Shannon LNG plant needed to ensure security of gas supply
A NETWORK of liquefied natural gas plants, including one proposed in Co Kerry, are key to reducing dependence on Russia for our energy needs.
European Energy Commissioner Arias Canete told the Irish Independent that security of supply was a major issue for the bloc, and that the union had to diversify and source gas from the US, Qatar Nigeria, Algeria, Canada and, at some point in the future, possibly Iran.
His comments came amid increasing concern about Europe's reliance on imported gas, particularly from Russia.
Natural gas currently provides 30pc of Irish energy needs, and is used to produce 60pc of all electricity. Imported supplies across the EU are expected to increase to 75pc of all consumption across the bloc by 2030.
Mr Canete said the European Commission would produce a comprehensive strategy for liquefied natural gas (LNG) by early next year, which could also focus on the infrastructure needed to link facilities with the internal market.
This was to overcome the bloc's security of supply problem, he said.
"We have to diversify routes of supply and suppliers and have to develop a real internal energy market because our prices are higher - 50pc over the US," he said.
"We have a real problem of a market in which there are no free-flows of energy and not enough competition."
"In the past, Russia was a regular supplier but in 2015 we saw signals that things could happen in terms of security of supply, in terms of the illegal annexation of the Ukraine.
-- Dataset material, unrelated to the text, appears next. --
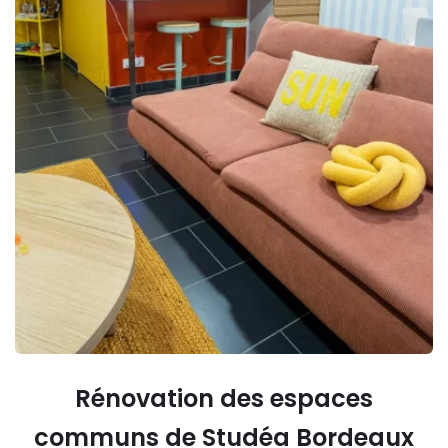
Rénovation des espaces
communs de Studéa Bordeaux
We have seen the European economy cannot rely on Russia for security of supply, and we are highly dependent."
Widespread use of fracking in the US, where water and chemicals are pumped at high pressure into the ground to release shale gas, has reduced gas prices, and excess supply could be shipped to the EU for use.
One company, Shannon LNG, has planning permission to build a €600m LNG import terminal on a 287-acre site at Ballylongford in Kerry, which would import cheap gas from the US before distributing it through the network and on to other markets.
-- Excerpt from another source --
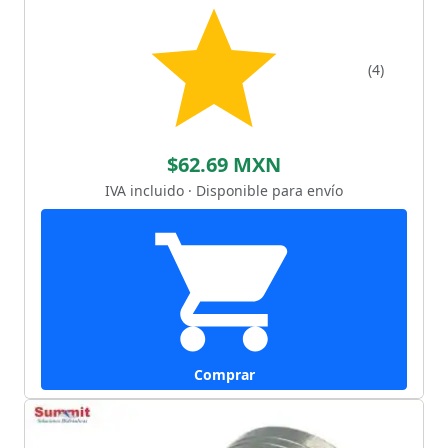
(4)
$62.69 MXN
IVA incluido · Disponible para envío
Comprar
Mr Canete said the Commission would publish a LNG strategy early next year, which would set out the number of plants needed to facilitate imports, and the interconnectors necessary to ship it across the EU.
"This will be of enormous importance in relation to the US," he said. " If we have access to the American gas, at the same price as the internal market, there will be opportunities.
"There are missing plants - for example Shannon in Ireland. We must make sure we have a network of well-established plants with good interconnection to internal markets to ensure there is free flow of gas. We will need more in the northern and southern areas."
LNG is liquefied natural gas which forms when natural gas is cooled to minus 162C, which shrinks the volume of the gas 600 times, making it easier to store and ship. It is returned to gas at a regasification facility.
Separately, Mr Canete said the European Commission would prioritise so-called Projects of Common Interest which were deemed to benefit the entire EU, such as development of an electricity interconnector between Ireland and France. This would provide Ireland with additional sources of supply, which would help improve energy security.
While the bulk of the necessary investment would be sourced from the private sector, he said, some funding would be made available from the EU in the form of grants.